For some of us, this view carries weight. Birthplace. Homeland. A country of immense beauty and profound contradictions.
Can Yücel's Datça
The Turkish poet Can Yücel (1926-1999) spent his final decade in Datça—a self-imposed exile from Istanbul's chaos. Known for his irreverent, passionate poetry and translations of Homer and Shakespeare, Yücel retreated to this quiet peninsula overlooking the Aegean.
He wrote about many things, but one of his most powerful poems remembers a young man whose name itself means "sea": Deniz Gezmiş.
Deniz Gezmiş was a student revolutionary leader, executed by hanging in 1972 along with his friends. They were idealists who fought for Turkey's independence and social justice. They didn't harm anyone.

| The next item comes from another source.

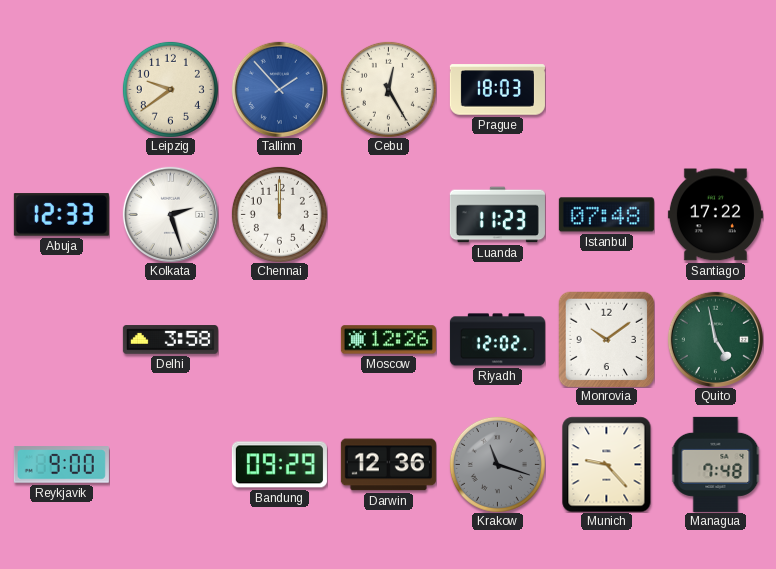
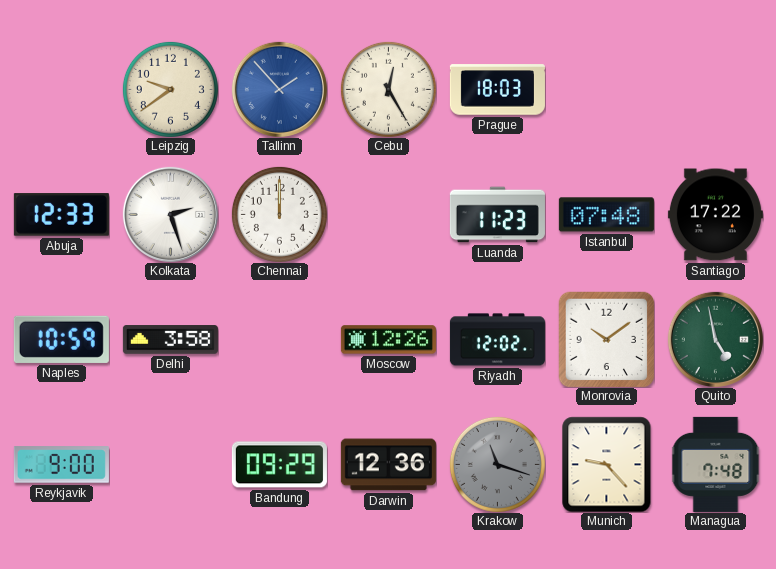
Naples: none -> 10:59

They were executed anyway.
Deniz means "sea" in Turkish.
Yücel's poem, titled "Bizim Deniz – Mare Nostrum" (the same phrase that opens this section—"Our Sea"), merges the revolutionary and the sea into one meditation on youth, sacrifice, and lost potential.
Bizim Deniz – Mare Nostrum
Can Yücel
En uzun koşuysa elbet
Türkiye'de de Devrim
O, onun en güzel yüz metresini koştu
En sekmez luverin namlusundan fırlayarak…
En hızlısıydı hepimizin,
En önce göğüsledi ipi…
Acıyorsam sana anam avradım olsun
Ama aşk olsun sana çocuk, Aşk olsun…
[Note: This poem appears in the Turkish edition only. It works best in its original language and is deeply connected to Turkish history and emotion. The title "Mare Nostrum" echoes the opening of this section—both claiming the Mediterranean as "our sea," both refusing to let borders define belonging.]

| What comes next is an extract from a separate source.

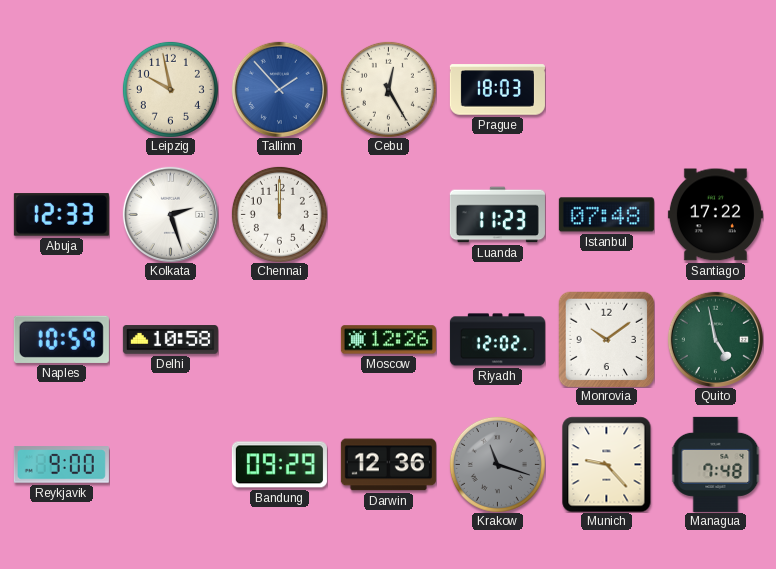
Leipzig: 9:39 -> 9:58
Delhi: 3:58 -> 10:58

The poem carries double meaning in its title:
- "Bizim Deniz" - "Our Sea" (as in Mare Nostrum—the Mediterranean)
- "Bizim Deniz" - "Our Deniz" (Deniz Gezmiş—the young revolutionary)
Yücel, living his final years overlooking the Aegean, merged these meanings. The revolutionary becomes the sea—restless, necessary, impossible to contain. Both demand freedom. Both refuse boundaries.

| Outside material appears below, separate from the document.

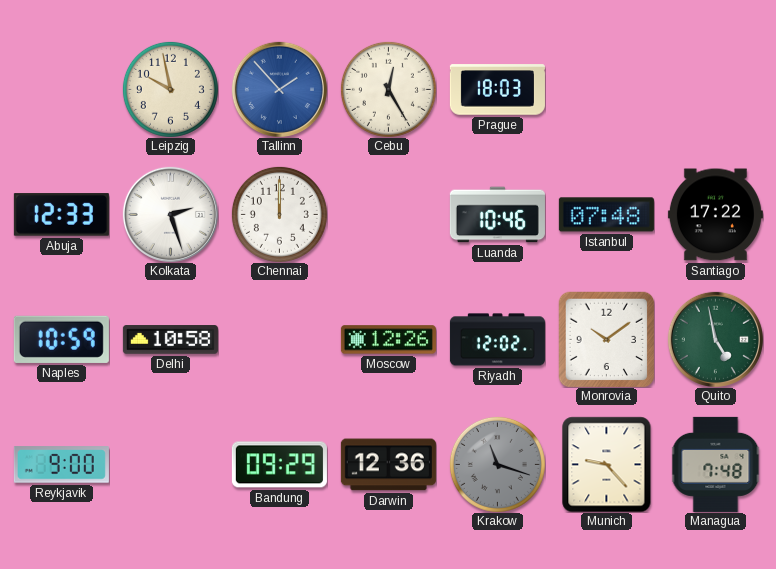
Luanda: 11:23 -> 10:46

From the deck, sailing past Datça:
You see the coast where Yücel wrote, where he sought peace after decades of tumult. You think of Deniz Gezmiş and his friends, young idealists who chose sacrifice over submission. You think of a country that has, too often, silenced its brightest voices—poets, thinkers, those who dared to imagine different futures.
The feelings are bittersweet.
Love for the land. Grief for what it became. Anger at waste—human potential discarded, lives cut short, voices drowned.
You wave at Datça from a distance. You don't stop. Not this time.
The sea connects us. But some shores carry more than beauty—they carry memory, loss, and the quiet question: What might have been?
Bizim deniz. Our sea.
The wind fills your sails. You continue south.
TILOS [QR-466]
Coordinates: 36°25'N, 27°22'E
Anchorage: Livadia (main port)
Berth Cost: €30-40/night or anchor
Character: Small, quiet, eco-conscious, protected wildlife, peaceful
After the emotional weight of seeing Turkey, Tilos offers gentleness—a small island committed to sustainability, quiet beaches, kind people.